Беспокойство от ощущения потребностей, когда, для удовлетворения их, нужна чужая помощь, выражается знаками: отсюда крики детей. Там как все ощущения у них страдательные, то, если эти ощущения приятны, дети наслаждаются ими молча; если же они неприятны, дети выражают это на своем языке и просят облегчения. Во время бодрствования дети почти не бывают в состоянии равнодушия; они или спят, или ощущают.

Все наши языки – произведения искусства. Долго искали, нет ли природного и общего всем людям языка; он, несомненно, есть: это тот язык, который употребляют дети прежде, нежели выучиваются говорить. Это язык без слов, но выразительный, звучный, понятный. Мы его забыли; но станем изучать детей, и около них мы его скоро припомним. Учителями этого языка нам могут быть кормилицы; они понимают все, что говорят их питомцы; они отвечают им, ведут с ними длинные разговоры, и хотя произносят слова, но слова эти совершенно излишни. Дети понимают не смысл слова, а выражение, с которым оно сказано.

К языку голоса присоединяется не менее энергический язык жеста. Этого жеста нужно искать не в слабых руках детей, а на их лицах. Удивительно, как много выражения в этих, еще не вполне сформировавшихся физиономиях: черты их ежеминутно изменяются с непостижимою быстротой: вы видите, как улыбка, желание, страх появляются на их лицах и исчезают, подобно молнии; каждый раз вы как будто видите новое лицо. Мускулы лица у них, несомненно, подвижнее, чем у нас. Но взамен того тусклые глаза их почти ничего не говорят. Таковы и должны быть внешние выражения в возрасте, когда знакомы только телесные нужды; в движениях мускулов лица выражаются ощущения, во взглядах – чувства.

Так как первое состояние человека – состояние беспомощности и слабости, то первыми звуками его бывают жалоба и плач. Ребенок чувствует нужды и не может им удовлетворить, – криками испрашивает он чужой помощи. Из этого плача, который казалось бы так мало заслуживает внимания, возникает первое отношение человека ко всему, что его окружает: здесь куется первое звено длинной цепи, из которой образуется общественный строй.

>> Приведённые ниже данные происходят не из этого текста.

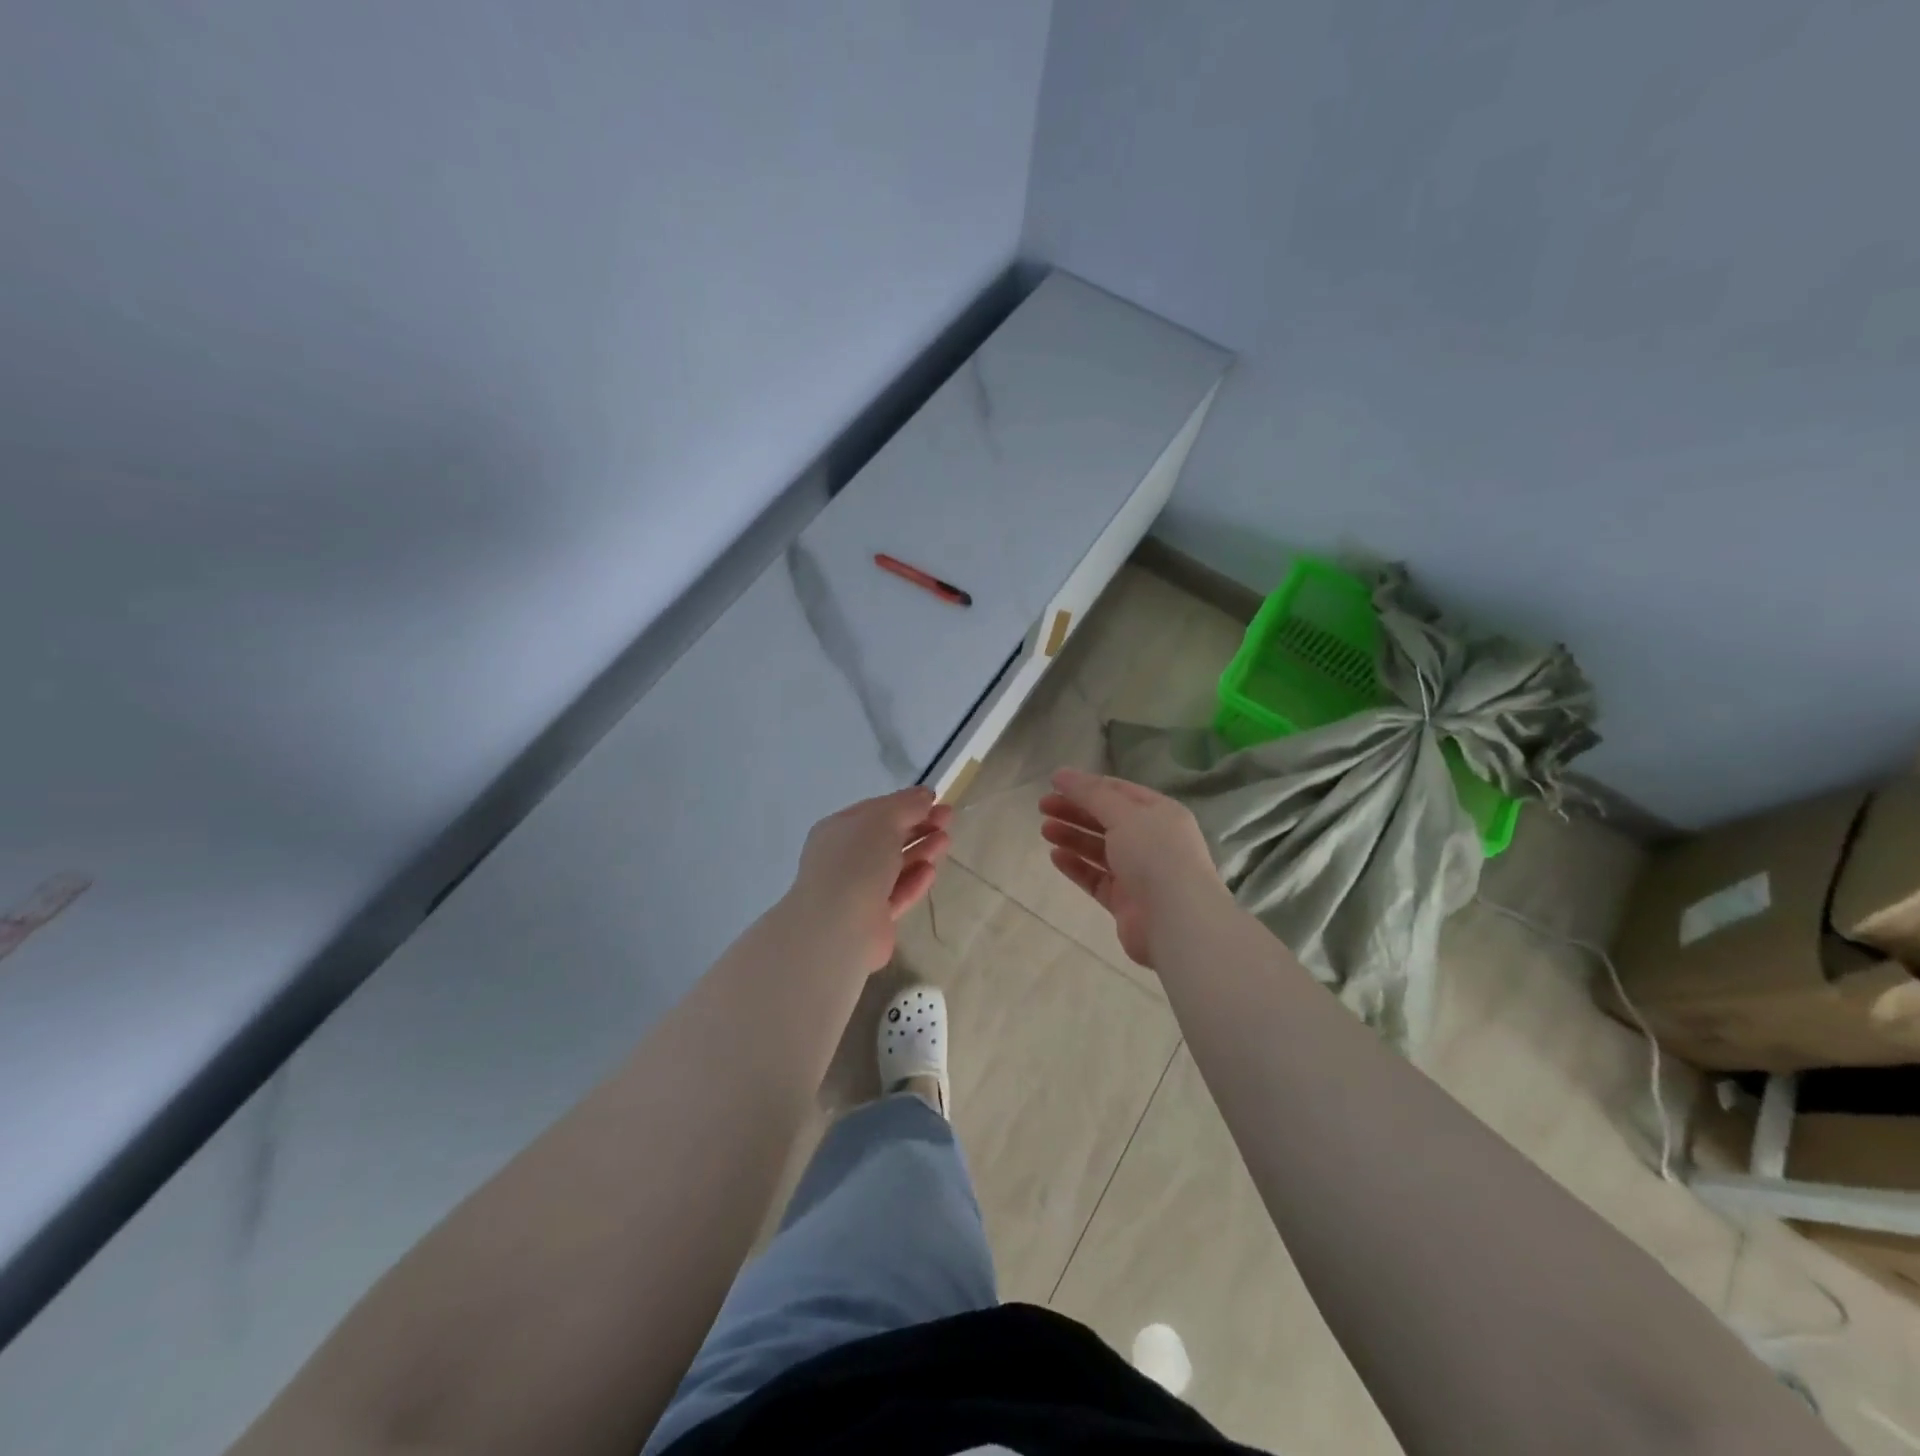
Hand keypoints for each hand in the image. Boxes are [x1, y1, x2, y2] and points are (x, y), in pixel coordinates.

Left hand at [784, 787, 951, 973]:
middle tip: (948, 817)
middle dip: (918, 825)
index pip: (875, 810)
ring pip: (894, 865)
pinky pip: (897, 893)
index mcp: (838, 830)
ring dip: (920, 850)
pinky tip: (931, 870)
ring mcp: (857, 890)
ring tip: (946, 840)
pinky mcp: (872, 919)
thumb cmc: (856, 862)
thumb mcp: (882, 821)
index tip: (934, 799)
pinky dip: (914, 880)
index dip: (905, 803)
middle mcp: (844, 858)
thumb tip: (925, 795)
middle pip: (886, 837)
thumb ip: (905, 805)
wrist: (838, 928)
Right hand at [1039, 768, 1228, 969]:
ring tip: (1045, 829)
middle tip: (1042, 806)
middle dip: (1075, 810)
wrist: (1176, 920)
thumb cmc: (1154, 855)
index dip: (1086, 785)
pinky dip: (1076, 866)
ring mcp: (1139, 872)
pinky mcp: (1125, 901)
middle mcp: (1151, 840)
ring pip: (1099, 848)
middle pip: (1107, 819)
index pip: (1119, 791)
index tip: (1053, 783)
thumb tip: (1061, 774)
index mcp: (1159, 813)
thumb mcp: (1123, 814)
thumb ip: (1090, 794)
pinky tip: (1055, 856)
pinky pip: (1096, 877)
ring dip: (1072, 836)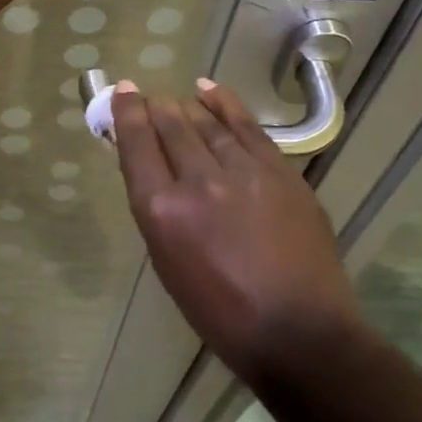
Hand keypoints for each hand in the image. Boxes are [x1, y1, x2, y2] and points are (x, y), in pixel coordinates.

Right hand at [111, 79, 361, 384]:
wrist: (298, 331)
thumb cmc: (220, 311)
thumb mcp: (168, 262)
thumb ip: (157, 210)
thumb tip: (150, 169)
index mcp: (162, 211)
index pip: (136, 145)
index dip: (127, 113)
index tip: (123, 92)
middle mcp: (198, 181)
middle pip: (171, 126)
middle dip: (155, 107)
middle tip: (147, 98)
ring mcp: (244, 171)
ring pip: (207, 122)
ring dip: (186, 106)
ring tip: (176, 98)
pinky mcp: (279, 171)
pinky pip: (245, 126)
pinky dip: (225, 103)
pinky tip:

Когда ребенок плачет, он дает знать, что ему не по себе, что он испытывает какую-нибудь потребность, удовлетворить которой не может: мы разыскиваем, стараемся найти, какого рода эта потребность, и, найдя ее, удовлетворяем ей. Если мы не находим этой потребности или не можем удовлетворить ей, плач продолжается и начинает надоедать: ребенка ласкают, чтобы заставить замолчать, убаюкивают, чтобы заставить заснуть; если он упрямится, является раздражение и ребенку начинают грозить; грубые кормилицы бьют его иногда. Странные наставления на первый путь жизни!

Я никогда не забуду одного из таких беспокойных плакс, прибитого при мне кормилицей. Он тотчас же замолчал: я подумал, что он испугался. Вот будет раболепная душа, от которой, иначе как строгостью, ничего не добьешься, – подумал я. Я ошибся: несчастный задыхался от гнева, у него захватило дыхание; я видел, как он посинел. Чрез минуту послышались пронзительные крики; вся злоба, ярость и отчаяние, на какие способен этот возраст, выражались в этих криках. Я боялся, чтобы он не умер от этого волнения. Если б я даже сомневался, что чувство справедливого и несправедливого прирожденно человеческому сердцу, один этот пример убедил бы меня. Я уверен, что горячий уголь, упавший случайно на руку этого ребенка, был бы ему менее чувствителен, чем удар, довольно слабый, но нанесенный с очевидным намерением оскорбить его.

Это расположение детей к вспыльчивости, досаде, гневу требует чрезвычайной осторожности. Боргаве полагает, что большая часть детских болезней принадлежит к разряду конвульсивных: так как голова пропорционально больше, а нервная система обширнее, чем у взрослых, то и способность раздражения сильнее. Старательно удаляйте от детей прислугу, которая их дразнит, сердит, раздражает; она для них во сто раз вреднее, чем суровость воздуха и погоды. Пока дети будут встречать сопротивление только в вещах, а не в воле, они не сделаются ни своенравными, ни злыми и будут здоровее. В этом заключается одна из причин, почему дети простолюдинов, более свободные, более независимые, вообще не так болезненны, не так изнеженны, гораздо крепче, чем те, которых мечтают лучше воспитать помощью постоянных возражений на их желания. Надо, однако, помнить, что большая разница – повиноваться им и не дразнить их.